No question that Jamie has done some social good. When I was watching his "Food Revolution" about Huntington, I was shouting at the TV every week - "you CAN afford to do this! It's common sense!" etc. I agree with his philosophy completely. But others here make a great point about his seeming unwillingness to follow through without being in the media spotlight. The message is already out there, now he can actually continue to burnish his good name by working on the cause more discreetly and inspire others to do so. A related anecdote. When I was at Heathrow in 2008, the customs woman asked me what my business in the country was. I said I was presenting a paper on cooking shows at a food and media conference. Her face lit up with recognition, but her response: "Jamie Oliver's absolutely ruined the schools here!" So I guess "social good" can be quite subjective.

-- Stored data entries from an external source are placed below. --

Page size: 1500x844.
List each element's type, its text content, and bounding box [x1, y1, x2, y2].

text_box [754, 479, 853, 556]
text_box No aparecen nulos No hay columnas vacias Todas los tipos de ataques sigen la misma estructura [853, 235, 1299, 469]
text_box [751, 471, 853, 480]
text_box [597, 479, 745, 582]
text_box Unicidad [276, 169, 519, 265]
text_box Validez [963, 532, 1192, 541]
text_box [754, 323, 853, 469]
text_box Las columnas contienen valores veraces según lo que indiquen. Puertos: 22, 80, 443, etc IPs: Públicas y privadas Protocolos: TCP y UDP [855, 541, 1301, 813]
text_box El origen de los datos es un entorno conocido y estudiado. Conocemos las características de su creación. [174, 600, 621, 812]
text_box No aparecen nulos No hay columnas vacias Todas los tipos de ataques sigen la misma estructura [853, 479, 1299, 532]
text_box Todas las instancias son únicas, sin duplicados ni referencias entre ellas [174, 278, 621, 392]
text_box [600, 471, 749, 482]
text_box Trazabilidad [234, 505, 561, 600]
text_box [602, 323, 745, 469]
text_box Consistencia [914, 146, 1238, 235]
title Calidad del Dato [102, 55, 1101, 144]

Thank you, Signe, for setting me straight on the clip I couldn't click on. What you say makes sense. I would just add another thought to everyone's stimulating mix of ideas: In my experience, Oliver's expansion in domain and implied expertise is an instance of something typical for anyone who reaches a level of empowerment in a profession. You gain the privileged condition of expanding your reach and authority without having to prove yourself like every other poor schnook. There may be a pedestrian parallel in the also common phenomenon of people looking to hire people they know (and trust) for jobs before bothering with an unknown's resume. Perhaps these phenomena just suggest that what really matters to people is less expertise than familiarity (assuming one has a positive impression of a person's humanity). Sorry for anything convoluted here. I'm tapping this out on a cell phone.

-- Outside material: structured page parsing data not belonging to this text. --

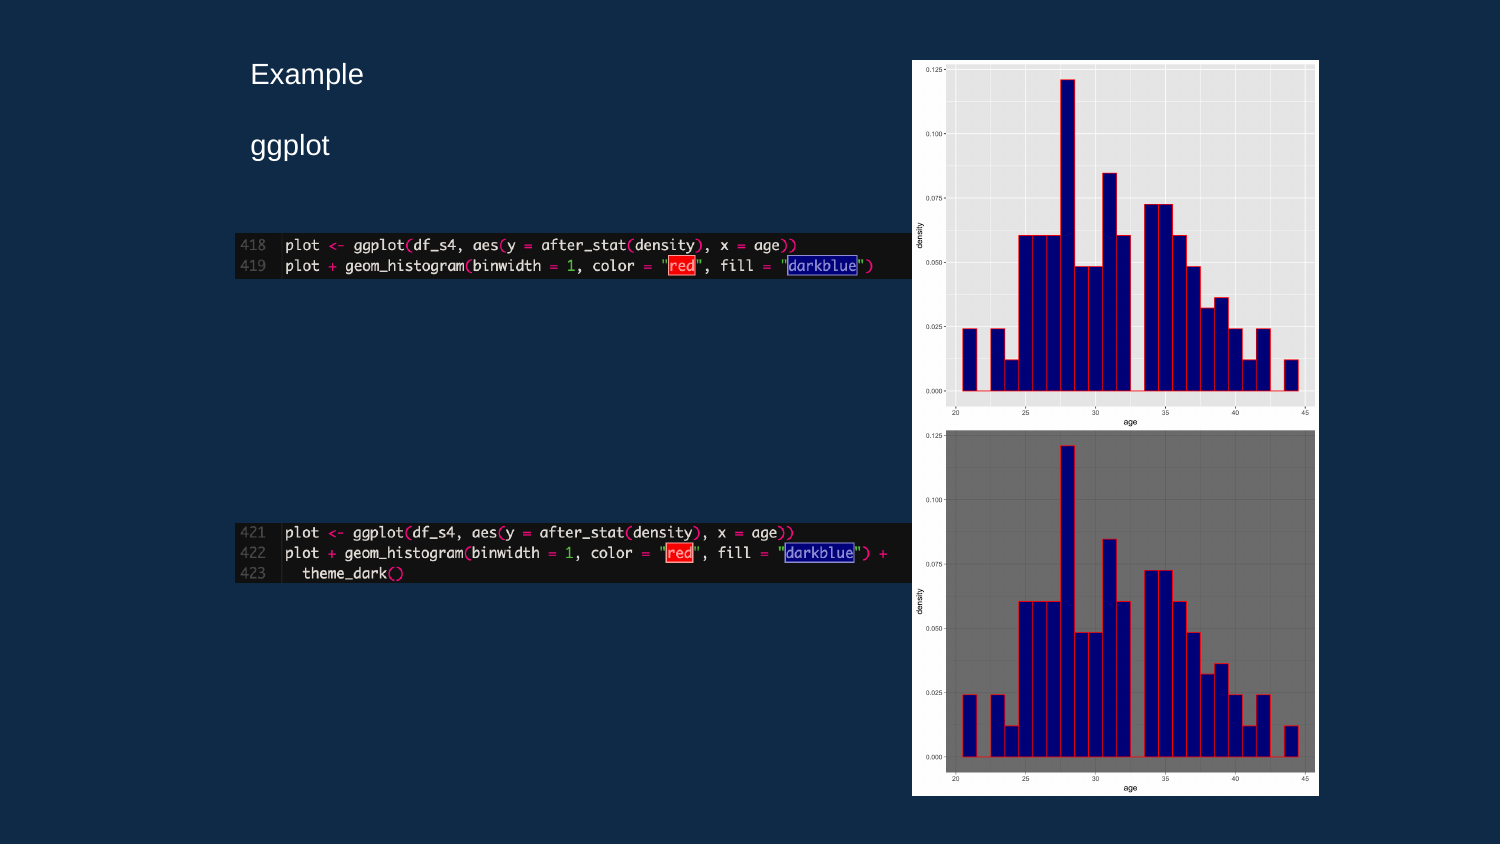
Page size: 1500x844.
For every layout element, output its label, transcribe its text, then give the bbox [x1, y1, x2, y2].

text_box Example ggplot [235, 48, 954, 174]
picture [235, 60, 1319, 796]
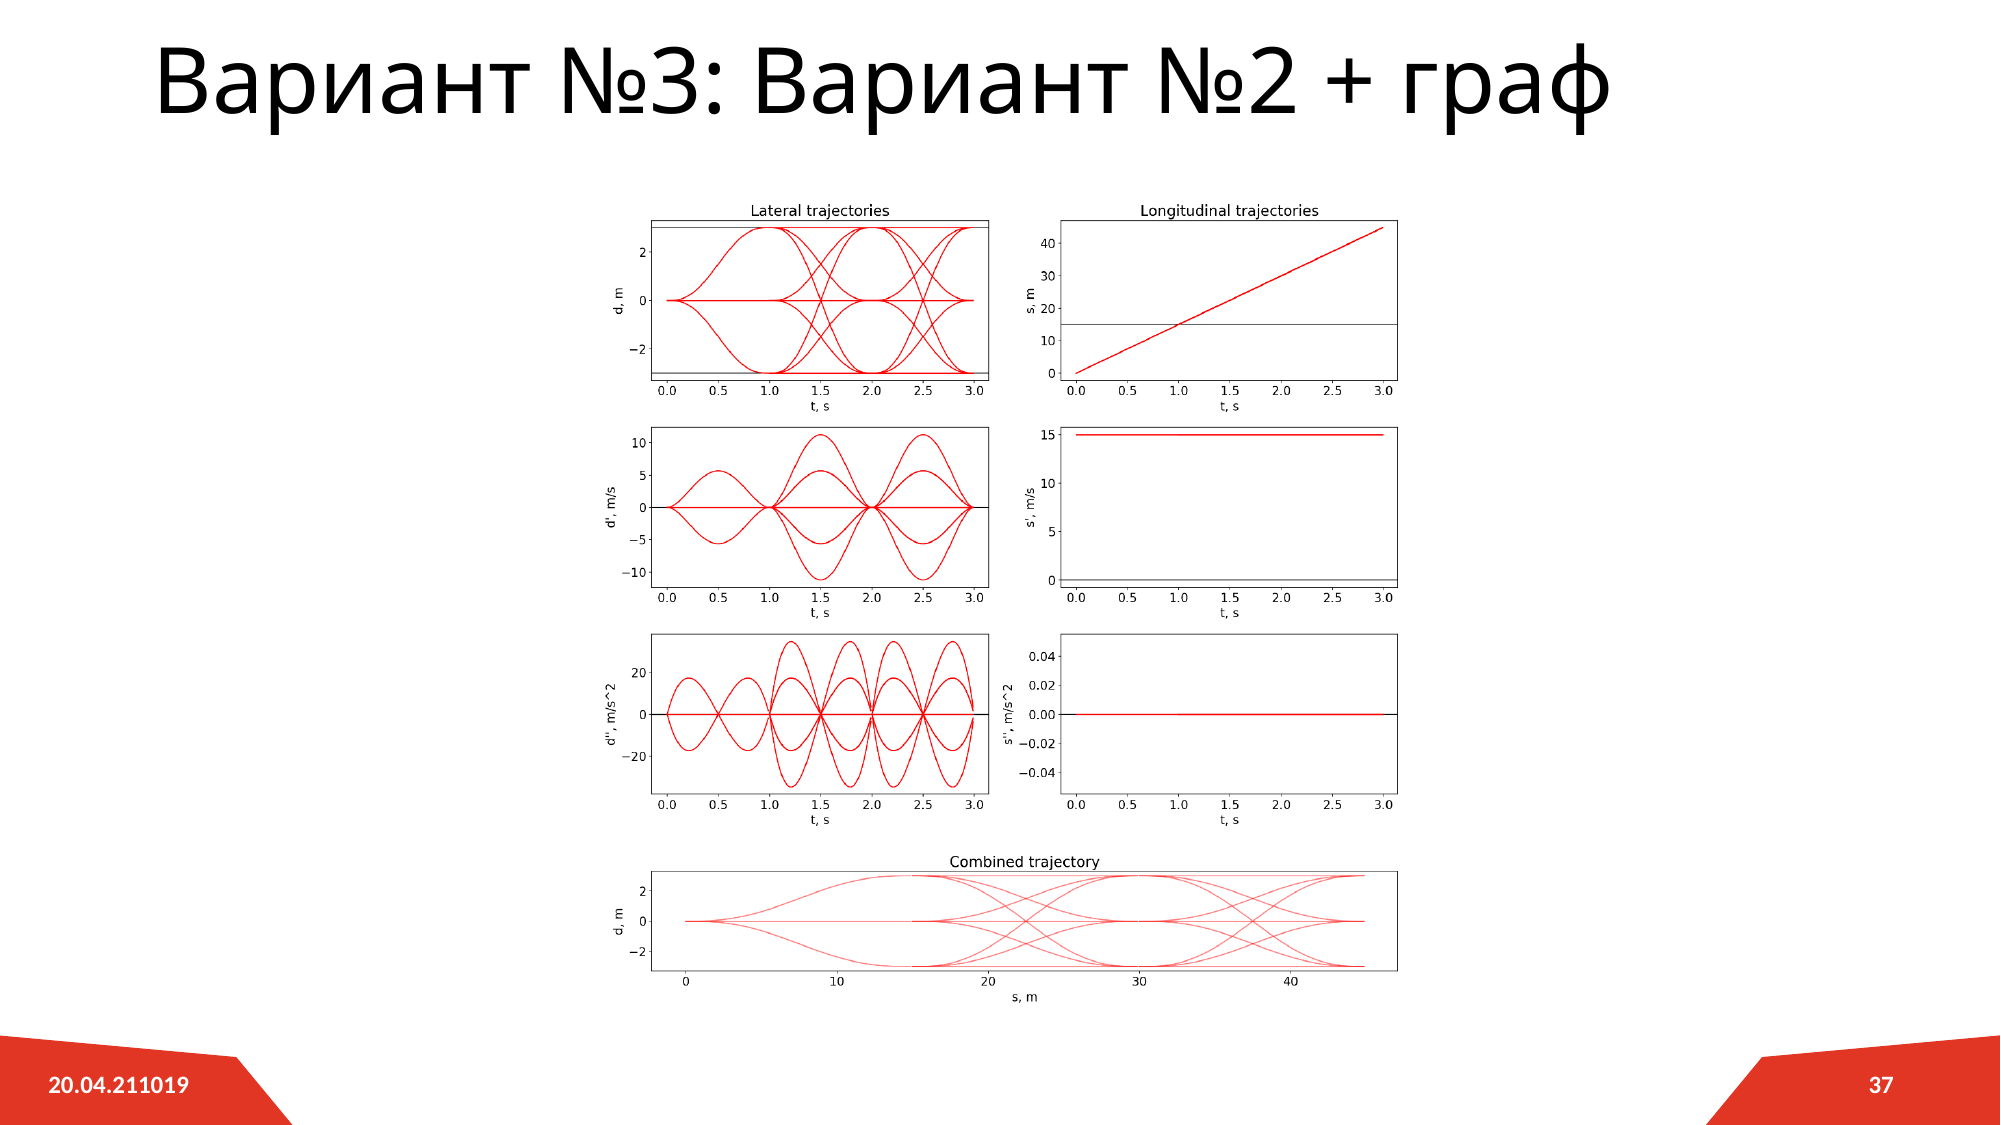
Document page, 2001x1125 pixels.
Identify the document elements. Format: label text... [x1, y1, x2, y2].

slide_number 37 [1762, 1042, 2000, 1125]
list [588, 191, 1412, 1014]
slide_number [0, 1042, 238, 1125]
title Вариант №3: Вариант №2 + граф [137, 21, 1863, 148]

Thanks to all of your responses. Agreed, Alison, that familiarity is probably as important a currency as expertise (which explains the Gwyneth Paltrow-as-foodie phenomenon). And Megan, I agree with both yours and Kathleen's sentiments. There is no doubt that Jamie has done a lot of good for a lot of people (though some, as Kathleen points out, would beg to differ). I don't doubt for a second that he really has good intentions either. What's of interest in the school food conversation is that Jamie Oliver is by no means the first, or the only, person to care, or to try to do something to make them better. What's telling, though, is that for so many people this was a non-issue until Jamie made it one. That's the power of celebrity I guess. To riff on the phrase Kathleen used, if it isn't on television, it doesn't exist. (And to link this to the clip, that's what Jamie is acutely aware of in this series. No school rejected his help, or disallowed him from entering their kitchen. They only banned his cameras).